» **Directions for this task**:
Starting at the beginning of the data and going on through the line that contains "Resort Security", rewrite those lines as a numbered list with any blank lines left out.

- - -

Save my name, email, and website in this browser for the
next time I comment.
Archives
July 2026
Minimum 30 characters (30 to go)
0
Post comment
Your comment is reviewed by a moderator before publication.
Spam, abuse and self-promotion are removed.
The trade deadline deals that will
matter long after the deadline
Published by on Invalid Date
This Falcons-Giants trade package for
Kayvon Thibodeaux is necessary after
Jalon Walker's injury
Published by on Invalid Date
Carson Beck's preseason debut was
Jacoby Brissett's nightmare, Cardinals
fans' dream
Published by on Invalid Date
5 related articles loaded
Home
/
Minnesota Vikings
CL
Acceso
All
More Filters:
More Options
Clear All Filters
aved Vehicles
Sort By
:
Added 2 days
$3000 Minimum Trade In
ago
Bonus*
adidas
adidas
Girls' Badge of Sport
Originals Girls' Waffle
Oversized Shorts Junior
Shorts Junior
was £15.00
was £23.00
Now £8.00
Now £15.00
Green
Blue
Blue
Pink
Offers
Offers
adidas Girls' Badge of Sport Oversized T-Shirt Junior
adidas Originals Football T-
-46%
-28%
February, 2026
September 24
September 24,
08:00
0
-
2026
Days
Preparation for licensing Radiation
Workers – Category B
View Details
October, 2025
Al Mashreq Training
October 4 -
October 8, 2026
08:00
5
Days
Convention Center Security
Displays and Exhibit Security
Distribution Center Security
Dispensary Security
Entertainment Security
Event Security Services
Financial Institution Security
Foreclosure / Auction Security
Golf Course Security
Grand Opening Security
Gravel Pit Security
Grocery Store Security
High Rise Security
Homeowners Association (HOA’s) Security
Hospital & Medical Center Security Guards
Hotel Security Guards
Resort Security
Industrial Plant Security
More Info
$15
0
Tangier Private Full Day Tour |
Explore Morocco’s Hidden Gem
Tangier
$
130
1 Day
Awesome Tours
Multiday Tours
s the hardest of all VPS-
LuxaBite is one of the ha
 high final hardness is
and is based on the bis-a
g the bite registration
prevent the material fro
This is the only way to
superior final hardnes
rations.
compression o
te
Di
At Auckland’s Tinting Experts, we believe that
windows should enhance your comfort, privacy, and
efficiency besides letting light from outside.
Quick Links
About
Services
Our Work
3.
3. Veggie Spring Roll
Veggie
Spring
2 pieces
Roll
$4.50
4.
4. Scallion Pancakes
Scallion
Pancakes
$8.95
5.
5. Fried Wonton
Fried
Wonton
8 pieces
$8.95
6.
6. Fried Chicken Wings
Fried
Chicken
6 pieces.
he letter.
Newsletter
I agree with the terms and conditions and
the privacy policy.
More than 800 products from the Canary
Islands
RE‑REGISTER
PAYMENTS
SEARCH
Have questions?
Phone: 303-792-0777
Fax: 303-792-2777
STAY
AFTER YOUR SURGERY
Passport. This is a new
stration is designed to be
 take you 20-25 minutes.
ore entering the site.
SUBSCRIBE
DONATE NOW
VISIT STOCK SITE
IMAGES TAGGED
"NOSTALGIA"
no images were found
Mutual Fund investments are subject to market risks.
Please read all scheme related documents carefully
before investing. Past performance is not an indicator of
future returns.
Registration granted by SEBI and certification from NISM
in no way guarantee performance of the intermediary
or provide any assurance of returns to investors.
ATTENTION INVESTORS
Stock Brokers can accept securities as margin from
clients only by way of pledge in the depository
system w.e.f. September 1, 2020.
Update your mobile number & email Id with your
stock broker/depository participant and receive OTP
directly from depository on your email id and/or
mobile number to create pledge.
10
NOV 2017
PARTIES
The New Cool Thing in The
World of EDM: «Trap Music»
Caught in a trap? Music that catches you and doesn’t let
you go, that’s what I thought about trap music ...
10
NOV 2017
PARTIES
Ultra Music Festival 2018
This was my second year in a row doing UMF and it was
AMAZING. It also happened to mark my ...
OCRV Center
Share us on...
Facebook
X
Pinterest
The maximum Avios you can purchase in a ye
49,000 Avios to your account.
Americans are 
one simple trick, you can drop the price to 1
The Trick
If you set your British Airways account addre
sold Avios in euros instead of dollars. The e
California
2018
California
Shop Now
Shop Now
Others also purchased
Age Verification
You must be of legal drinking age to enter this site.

- - -

» **Written answer**:
1. Save my name, email, and website in this browser for the
2. next time I comment.
3. Archives
4. July 2026
5. Minimum 30 characters (30 to go)
6. 0
7. Post comment
8. Your comment is reviewed by a moderator before publication.
9. Spam, abuse and self-promotion are removed.
10. The trade deadline deals that will
11. matter long after the deadline
12. Published by on Invalid Date
13. This Falcons-Giants trade package for
14. Kayvon Thibodeaux is necessary after
15. Jalon Walker's injury
16. Published by on Invalid Date
17. Carson Beck's preseason debut was
18. Jacoby Brissett's nightmare, Cardinals
19. fans' dream
20. Published by on Invalid Date
21. 5 related articles loaded
22. Home
23. /
24. Minnesota Vikings
25. CL
26. Acceso
27. All
28. More Filters:
29. More Options
30. Clear All Filters
31. aved Vehicles
32. Sort By
33. :
34. Added 2 days
35. $3000 Minimum Trade In
36. ago
37. Bonus*
38. adidas
39. adidas
40. Girls' Badge of Sport
41. Originals Girls' Waffle
42. Oversized Shorts Junior
43. Shorts Junior
44. was £15.00
45. was £23.00
46. Now £8.00
47. Now £15.00
48. Green
49. Blue
50. Blue
51. Pink
52. Offers
53. Offers
54. adidas Girls' Badge of Sport Oversized T-Shirt Junior
55. adidas Originals Football T-
56. -46%
57. -28%
58. February, 2026
59. September 24
60. September 24,
61. 08:00
62. 0
63. -
64. 2026
65. Days
66. Preparation for licensing Radiation
67. Workers – Category B
68. View Details
69. October, 2025
70. Al Mashreq Training
71. October 4 -
72. October 8, 2026
73. 08:00
74. 5
75. Days
76. Convention Center Security
77. Displays and Exhibit Security
78. Distribution Center Security
79. Dispensary Security
80. Entertainment Security
81. Event Security Services
82. Financial Institution Security
83. Foreclosure / Auction Security
84. Golf Course Security
85. Grand Opening Security
86. Gravel Pit Security
87. Grocery Store Security
88. High Rise Security
89. Homeowners Association (HOA’s) Security
90. Hospital & Medical Center Security Guards
91. Hotel Security Guards
92. Resort Security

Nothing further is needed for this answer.